I find chronic pain to be a tremendously fascinating topic. It’s all around us and it’s mysterious. Even though it’s 2010 and we’re the beneficiaries of thousands of years of medical advances, we still have trouble fixing various lingering aches and pains.
Reconceptualizing Pain According to Modern Pain Science comes from the wise Australians at Body in Mind. Much of the world’s population is wracked with chronic pain. It seems anyone near the age of 30 has at least a little bit of mysterious lingering pain. Many a neck, shoulder, knee and/or low back has been treated over and over again yet the pain stays. Why? Further, chronic pain is typically very different from acute pain. There’s no blood, perhaps no swelling, and the pain often comes on gradually and for no apparent reason. Chronic pain is very different from the pain of a sprained ankle or dislocated shoulder. So what are we dealing with? The article makes four key points:
- Pain does not provide a measure of the state of the tissues. (i.e. Pain doesn’t necessarily = injury.)
- Pain is modulated by many factors from across somatic, psychological and social domains.
- The relationship between pain and the state of the tissues becomes less predictable as pain persists.
- Pain can be conceptualized as a conscious correlate of the implicit perception that tissue is in danger. (The PERCEPTION of a threat may generate more pain than the actual threat itself.)
Many Z-Health methods are based on these factors. We recognize that pain may be rooted in any number of sources including emotions and stress. We also recognize that the nervous system is in charge of pain, and that the site of the pain is often not the site of the problem. We may be wasting our time if we spend time at or around the painful area.

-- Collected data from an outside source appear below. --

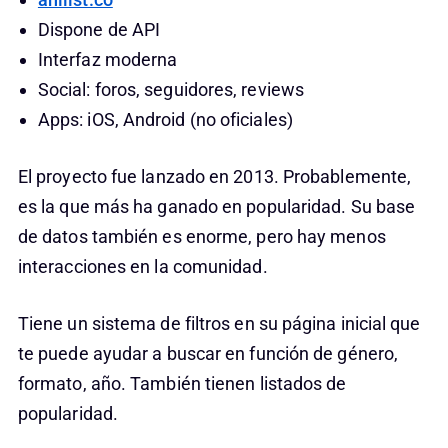
Dispone de API
Interfaz moderna
Social: foros, seguidores, reviews
Apps: iOS, Android (no oficiales)
El proyecto fue lanzado en 2013. Probablemente,
es la que más ha ganado en popularidad. Su base
de datos también es enorme, pero hay menos
interacciones en la comunidad.
Tiene un sistema de filtros en su página inicial que
te puede ayudar a buscar en función de género,
formato, año. También tienen listados de
popularidad.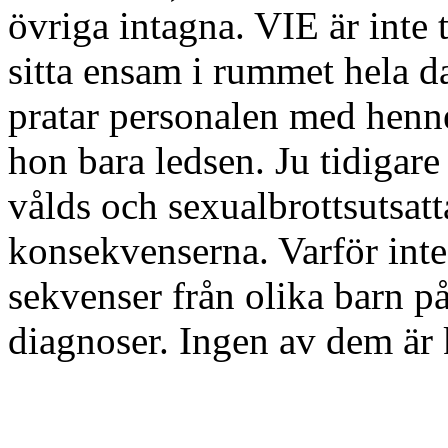
övriga intagna. VIE är inte 
sitta ensam i rummet hela da
pratar personalen med henne
hon bara ledsen. Ju tidigare
vålds och sexualbrottsutsatta
konsekvenserna. Varför inte 
sekvenser från olika barn p
diagnoser. Ingen av dem är 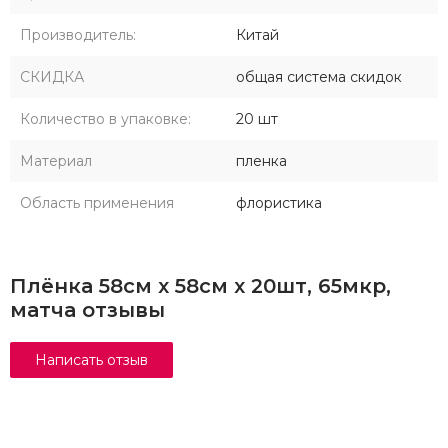
Производитель:
Китай
СКИДКА
общая система скидок
Количество в упаковке:
20 шт
Материал
пленка
Область применения
флористика
Плёнка 58см х 58см x 20шт, 65мкр,
матча отзывы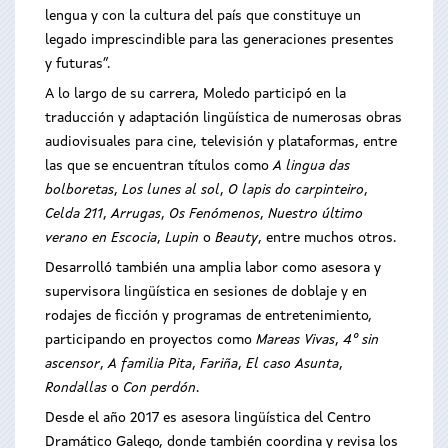
lengua y con la cultura del país que constituye un
legado imprescindible para las generaciones presentes
y futuras”.
A lo largo de su carrera, Moledo participó en la
traducción y adaptación lingüística de numerosas obras
audiovisuales para cine, televisión y plataformas, entre
las que se encuentran títulos como
A lingua das
bolboretas
,
Los lunes al sol
,
O lapis do carpinteiro
,
Celda 211
,
Arrugas
,
Os Fenómenos
,
Nuestro último
verano en Escocia
,
Lupin
o
Beauty
, entre muchos otros.
Desarrolló también una amplia labor como asesora y
supervisora lingüística en sesiones de doblaje y en
rodajes de ficción y programas de entretenimiento,
participando en proyectos como
Mareas Vivas
,
4º sin
ascensor
,
A familia Pita
,
Fariña
,
El caso Asunta
,
Rondallas
o
Con perdón
.
Desde el año 2017 es asesora lingüística del Centro
Dramático Galego, donde también coordina y revisa los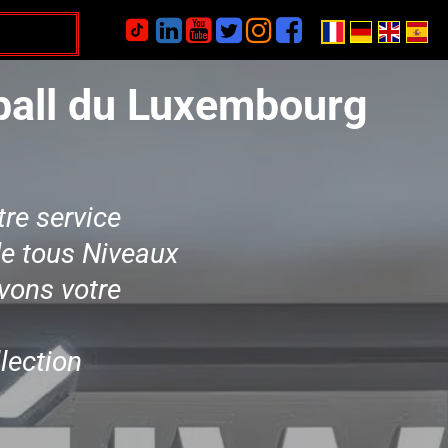






tball du Luxembourg
tre service
e tous Niveaux
vons votre
lection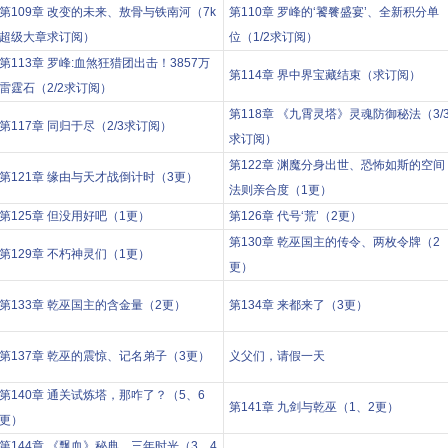
第109章 改变的未来、敖骨与铁南河（7k
第110章 罗峰的‘饕餮盛宴’、全新积分单
超级大章求订阅）
位（1/2求订阅）
第113章 罗峰:血煞狂猎团出击！3857万
第114章 界中界宝藏结束（求订阅）
雷霆石（2/2求订阅）
第118章 《九霄灵塔》灵魂防御秘法（3/
第117章 同归于尽（2/3求订阅）
求订阅）
第122章 渊魔分身出世、恐怖如斯的空间
第121章 缘由与天才战倒计时（3更）
法则亲合度（1更）
第125章 但没用好吧（1更）
第126章 代号‘荒’（2更）
第130章 乾巫国主的传令、两枚令牌（2
第129章 不朽神灵们（1更）
更）
第133章 乾巫国主的含金量（2更）
第134章 来都来了（3更）
第137章 乾巫的震惊、记名弟子（3更）
义父们，请假一天
第140章 通关试炼塔，那咋了？（5、6
第141章 九剑与乾巫（1、2更）
更）
第144章 《飘血》秘典、三年时光（3、4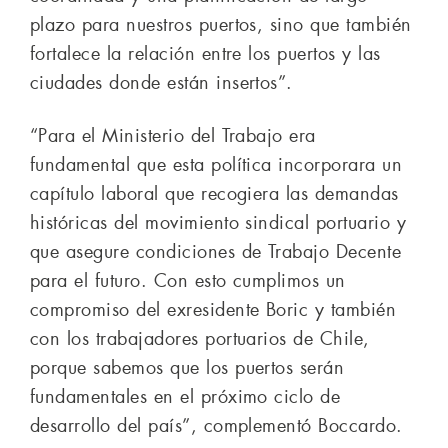
plazo para nuestros puertos, sino que también
fortalece la relación entre los puertos y las
ciudades donde están insertos”.
“Para el Ministerio del Trabajo era
fundamental que esta política incorporara un
capítulo laboral que recogiera las demandas
históricas del movimiento sindical portuario y
que asegure condiciones de Trabajo Decente
para el futuro. Con esto cumplimos un
compromiso del exresidente Boric y también
con los trabajadores portuarios de Chile,
porque sabemos que los puertos serán
fundamentales en el próximo ciclo de
desarrollo del país”, complementó Boccardo.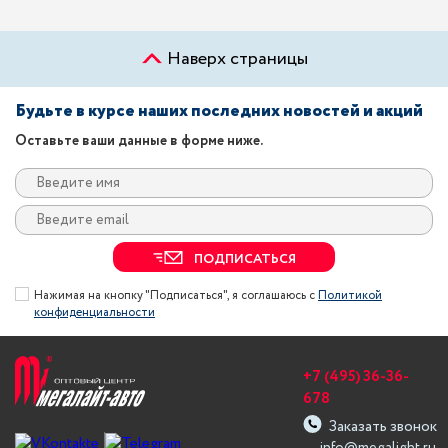
Наверх страницы
Будьте в курсе наших последних новостей и акций
Оставьте ваши данные в форме ниже.
ПОДПИСАТЬСЯ
Нажимая на кнопку "Подписаться", я соглашаюсь с
Политикой
конфиденциальности
+7 (495) 36-36-
678
Заказать звонок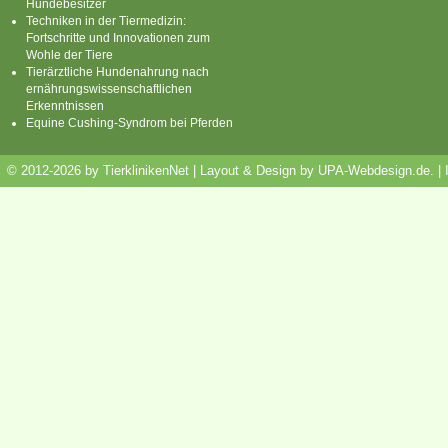
Hundebesitzer
Techniken in der Tiermedizin:
Fortschritte und Innovationen zum
Wohle der Tiere
Tierärztliche Hundenahrung nach
ernährungswissenschaftlichen
Erkenntnissen
Equine Cushing-Syndrom bei Pferden
© 2012-2026 by TierklinikenNet | Layout & Design by
UPA-Webdesign.de
.
|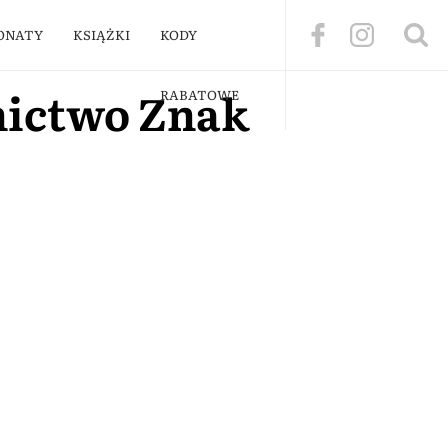
ONATY
KSIĄŻKI
KODY
nictwo Znak
RABATOWE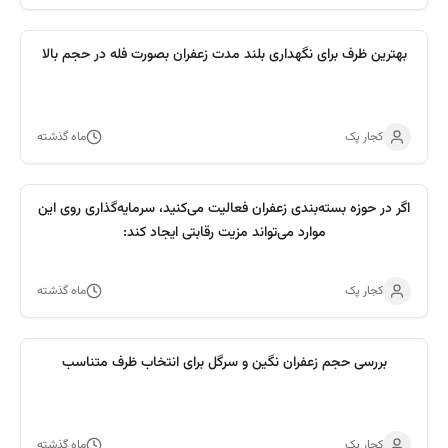
بهترین ظرف برای نگهداری بلند مدت زعفران بصورت فله در حجم بالا
کجار پک
ماه گذشته
اگر در حوزه بسته‌بندی زعفران فعالیت می‌کنید، سرمایه‌گذاری روی این
موارد می‌تواند مزیت رقابتی ایجاد کند:
کجار پک
ماه گذشته
بررسی حجم زعفران نگین و سرگل برای انتخاب ظرف متناسب
کجار پک
ماه گذشته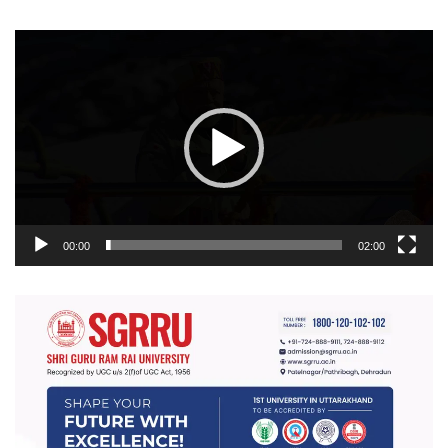
वीडियो
प्लेयर
00:00
02:00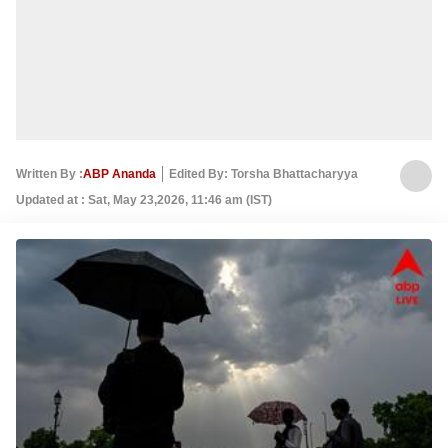
Written By :
ABP Ananda
Edited By: Torsha Bhattacharyya
Updated at : Sat, May 23,2026, 11:46 am (IST)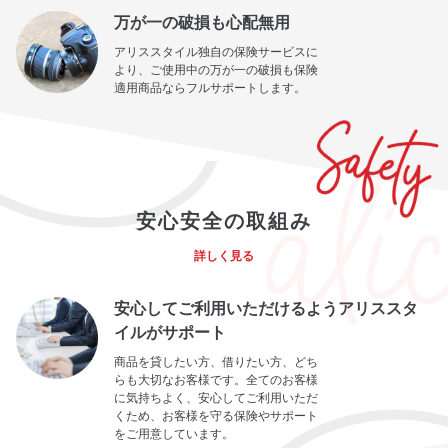
万が一の破損も心配無用
アリススタイル独自の保険サービスに
より、ご使用中の万が一の破損も保険
適用商品ならフルサポートします。
安心安全の取組み
詳しく見る
安心してご利用いただけるようアリススタ
イルがサポート
商品を貸したい方、借りたい方、どち
らも大切なお客様です。全てのお客様
に気持ちよく、安心してご利用いただ
くため、お客様を守る保険やサポート
をご用意しています。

For example, Z-Health practitioners may make use of opposing joint motion to address pain. If someone has left knee pain then we might go to the right elbow and ask the client to perform elbow circles. To take it a step further, we may ask the client in what position does he or she experience pain? Does the left knee hurt when the hip is extended (leg behind the torso) or flexed (leg in front of the torso)? If the left knee hurts in hip flexion then we may put the client’s right arm into extension (arm behind the torso) and then call for elbow circles. Many times I’ve seen a client’s pain reduce in moments as a result of these types of drills.
I’ve seen big-toe pain reduced through opposite thumb mobility. I’ve seen shoulder pain reduced through opposite hip mobility. Low-back pain may be eliminated through neck mobility drills. (This stuff is wild!)
Further, if either our visual or vestibular reflexes are faulty then the result may be joint pain. The nervous system is sending a message: Change something. Our eyes and inner-ear structures are the seats of very powerful forces. If these two mechanisms aren’t working together then the nervous system will perceive a threat. The nervous system can use pain to alert us to that threat. Addressing the visual and vestibular systems is vital if we’re combating chronic pain.
None of this obviates the need for other diagnostics. MRIs and X-Rays may indeed show structural problems contributing to pain. Various drugs may cause pain in some regions of the body. Some cholesterol meds may cause low-back and leg pain for instance. The main point here though is that pain is often a very complex issue, the causes of which may not be obvious. You can have power over your pain if you recognize how it works.